>>

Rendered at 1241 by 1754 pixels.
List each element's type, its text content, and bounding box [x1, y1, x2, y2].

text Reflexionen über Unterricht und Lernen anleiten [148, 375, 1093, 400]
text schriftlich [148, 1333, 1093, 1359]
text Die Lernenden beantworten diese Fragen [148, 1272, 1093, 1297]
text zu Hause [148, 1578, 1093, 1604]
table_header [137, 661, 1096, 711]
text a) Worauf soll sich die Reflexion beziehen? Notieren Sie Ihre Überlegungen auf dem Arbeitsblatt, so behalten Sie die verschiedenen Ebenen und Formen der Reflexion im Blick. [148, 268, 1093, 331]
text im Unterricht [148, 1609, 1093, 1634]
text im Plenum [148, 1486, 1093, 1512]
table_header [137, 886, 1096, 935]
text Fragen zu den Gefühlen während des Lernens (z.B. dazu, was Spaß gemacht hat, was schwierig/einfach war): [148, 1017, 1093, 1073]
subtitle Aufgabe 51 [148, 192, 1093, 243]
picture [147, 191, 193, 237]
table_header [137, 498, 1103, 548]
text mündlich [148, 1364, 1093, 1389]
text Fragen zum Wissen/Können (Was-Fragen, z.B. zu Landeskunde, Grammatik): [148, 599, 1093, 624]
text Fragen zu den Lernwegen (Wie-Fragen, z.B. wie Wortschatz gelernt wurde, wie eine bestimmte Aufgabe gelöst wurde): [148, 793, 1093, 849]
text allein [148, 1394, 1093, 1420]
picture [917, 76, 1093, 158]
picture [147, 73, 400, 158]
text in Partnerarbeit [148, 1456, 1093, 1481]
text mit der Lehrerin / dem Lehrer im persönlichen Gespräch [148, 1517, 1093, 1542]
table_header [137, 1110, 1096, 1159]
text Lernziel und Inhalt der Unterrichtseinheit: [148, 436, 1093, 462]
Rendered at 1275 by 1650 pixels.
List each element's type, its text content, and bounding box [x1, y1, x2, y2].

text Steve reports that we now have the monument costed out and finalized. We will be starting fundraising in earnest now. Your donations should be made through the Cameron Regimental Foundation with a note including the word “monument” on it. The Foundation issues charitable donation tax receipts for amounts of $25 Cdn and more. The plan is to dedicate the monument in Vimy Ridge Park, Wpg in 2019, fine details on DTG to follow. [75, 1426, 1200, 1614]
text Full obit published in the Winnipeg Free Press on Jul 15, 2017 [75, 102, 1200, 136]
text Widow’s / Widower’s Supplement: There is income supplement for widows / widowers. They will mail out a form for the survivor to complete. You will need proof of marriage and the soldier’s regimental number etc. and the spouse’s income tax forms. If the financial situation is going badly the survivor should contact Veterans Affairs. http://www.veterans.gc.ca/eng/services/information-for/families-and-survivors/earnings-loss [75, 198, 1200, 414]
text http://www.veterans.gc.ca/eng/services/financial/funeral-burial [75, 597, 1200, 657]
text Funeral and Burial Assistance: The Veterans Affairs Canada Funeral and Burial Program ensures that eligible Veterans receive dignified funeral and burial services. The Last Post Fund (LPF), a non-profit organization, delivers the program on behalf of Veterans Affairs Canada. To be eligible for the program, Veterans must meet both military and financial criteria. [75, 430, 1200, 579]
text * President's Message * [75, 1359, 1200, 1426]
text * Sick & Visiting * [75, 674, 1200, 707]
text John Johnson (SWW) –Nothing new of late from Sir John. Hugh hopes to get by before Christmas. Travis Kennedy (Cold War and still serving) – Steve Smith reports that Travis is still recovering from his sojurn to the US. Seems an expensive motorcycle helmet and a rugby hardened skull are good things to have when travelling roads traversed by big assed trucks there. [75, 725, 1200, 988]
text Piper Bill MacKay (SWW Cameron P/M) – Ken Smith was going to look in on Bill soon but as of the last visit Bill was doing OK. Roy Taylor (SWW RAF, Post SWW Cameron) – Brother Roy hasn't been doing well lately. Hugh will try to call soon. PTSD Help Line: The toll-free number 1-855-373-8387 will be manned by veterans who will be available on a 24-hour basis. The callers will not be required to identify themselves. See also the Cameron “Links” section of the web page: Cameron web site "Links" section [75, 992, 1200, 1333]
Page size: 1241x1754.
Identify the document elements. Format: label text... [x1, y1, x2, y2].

<<

▶ [Problem to work on] Reproduce all the records with "bounding box" swapped for "enclosing box", keeping everything else unchanged.

▶ [Full solution]
Rendered at 1241 by 1754 pixels.
List each element's type, its text content, and enclosing box [x1, y1, x2, y2].

text Reflexionen über Unterricht und Lernen anleiten [148, 375, 1093, 400]
text schriftlich [148, 1333, 1093, 1359]
text Die Lernenden beantworten diese Fragen [148, 1272, 1093, 1297]
text zu Hause [148, 1578, 1093, 1604]
table_header [137, 661, 1096, 711]
text a) Worauf soll sich die Reflexion beziehen? Notieren Sie Ihre Überlegungen auf dem Arbeitsblatt, so behalten Sie die verschiedenen Ebenen und Formen der Reflexion im Blick. [148, 268, 1093, 331]
text im Unterricht [148, 1609, 1093, 1634]
text im Plenum [148, 1486, 1093, 1512]
table_header [137, 886, 1096, 935]
text Fragen zu den Gefühlen während des Lernens (z.B. dazu, was Spaß gemacht hat, was schwierig/einfach war): [148, 1017, 1093, 1073]
subtitle Aufgabe 51 [148, 192, 1093, 243]
picture [147, 191, 193, 237]
table_header [137, 498, 1103, 548]
text mündlich [148, 1364, 1093, 1389]
text Fragen zum Wissen/Können (Was-Fragen, z.B. zu Landeskunde, Grammatik): [148, 599, 1093, 624]
text Fragen zu den Lernwegen (Wie-Fragen, z.B. wie Wortschatz gelernt wurde, wie eine bestimmte Aufgabe gelöst wurde): [148, 793, 1093, 849]
text allein [148, 1394, 1093, 1420]
picture [917, 76, 1093, 158]
picture [147, 73, 400, 158]
text in Partnerarbeit [148, 1456, 1093, 1481]
text mit der Lehrerin / dem Lehrer im persönlichen Gespräch [148, 1517, 1093, 1542]
table_header [137, 1110, 1096, 1159]
text Lernziel und Inhalt der Unterrichtseinheit: [148, 436, 1093, 462]
Rendered at 1275 by 1650 pixels.
List each element's type, its text content, and enclosing box [x1, y1, x2, y2].

text Steve reports that we now have the monument costed out and finalized. We will be starting fundraising in earnest now. Your donations should be made through the Cameron Regimental Foundation with a note including the word “monument” on it. The Foundation issues charitable donation tax receipts for amounts of $25 Cdn and more. The plan is to dedicate the monument in Vimy Ridge Park, Wpg in 2019, fine details on DTG to follow. [75, 1426, 1200, 1614]
text Full obit published in the Winnipeg Free Press on Jul 15, 2017 [75, 102, 1200, 136]
text Widow’s / Widower’s Supplement: There is income supplement for widows / widowers. They will mail out a form for the survivor to complete. You will need proof of marriage and the soldier’s regimental number etc. and the spouse’s income tax forms. If the financial situation is going badly the survivor should contact Veterans Affairs. http://www.veterans.gc.ca/eng/services/information-for/families-and-survivors/earnings-loss [75, 198, 1200, 414]
text http://www.veterans.gc.ca/eng/services/financial/funeral-burial [75, 597, 1200, 657]
text Funeral and Burial Assistance: The Veterans Affairs Canada Funeral and Burial Program ensures that eligible Veterans receive dignified funeral and burial services. The Last Post Fund (LPF), a non-profit organization, delivers the program on behalf of Veterans Affairs Canada. To be eligible for the program, Veterans must meet both military and financial criteria. [75, 430, 1200, 579]
text * President's Message * [75, 1359, 1200, 1426]
text * Sick & Visiting * [75, 674, 1200, 707]
text John Johnson (SWW) –Nothing new of late from Sir John. Hugh hopes to get by before Christmas. Travis Kennedy (Cold War and still serving) – Steve Smith reports that Travis is still recovering from his sojurn to the US. Seems an expensive motorcycle helmet and a rugby hardened skull are good things to have when travelling roads traversed by big assed trucks there. [75, 725, 1200, 988]
text Piper Bill MacKay (SWW Cameron P/M) – Ken Smith was going to look in on Bill soon but as of the last visit Bill was doing OK. Roy Taylor (SWW RAF, Post SWW Cameron) – Brother Roy hasn't been doing well lately. Hugh will try to call soon. PTSD Help Line: The toll-free number 1-855-373-8387 will be manned by veterans who will be available on a 24-hour basis. The callers will not be required to identify themselves. See also the Cameron “Links” section of the web page: Cameron web site "Links" section [75, 992, 1200, 1333]
Page size: 1241x1754.
Identify the document elements. Format: label text... [x1, y1, x2, y2].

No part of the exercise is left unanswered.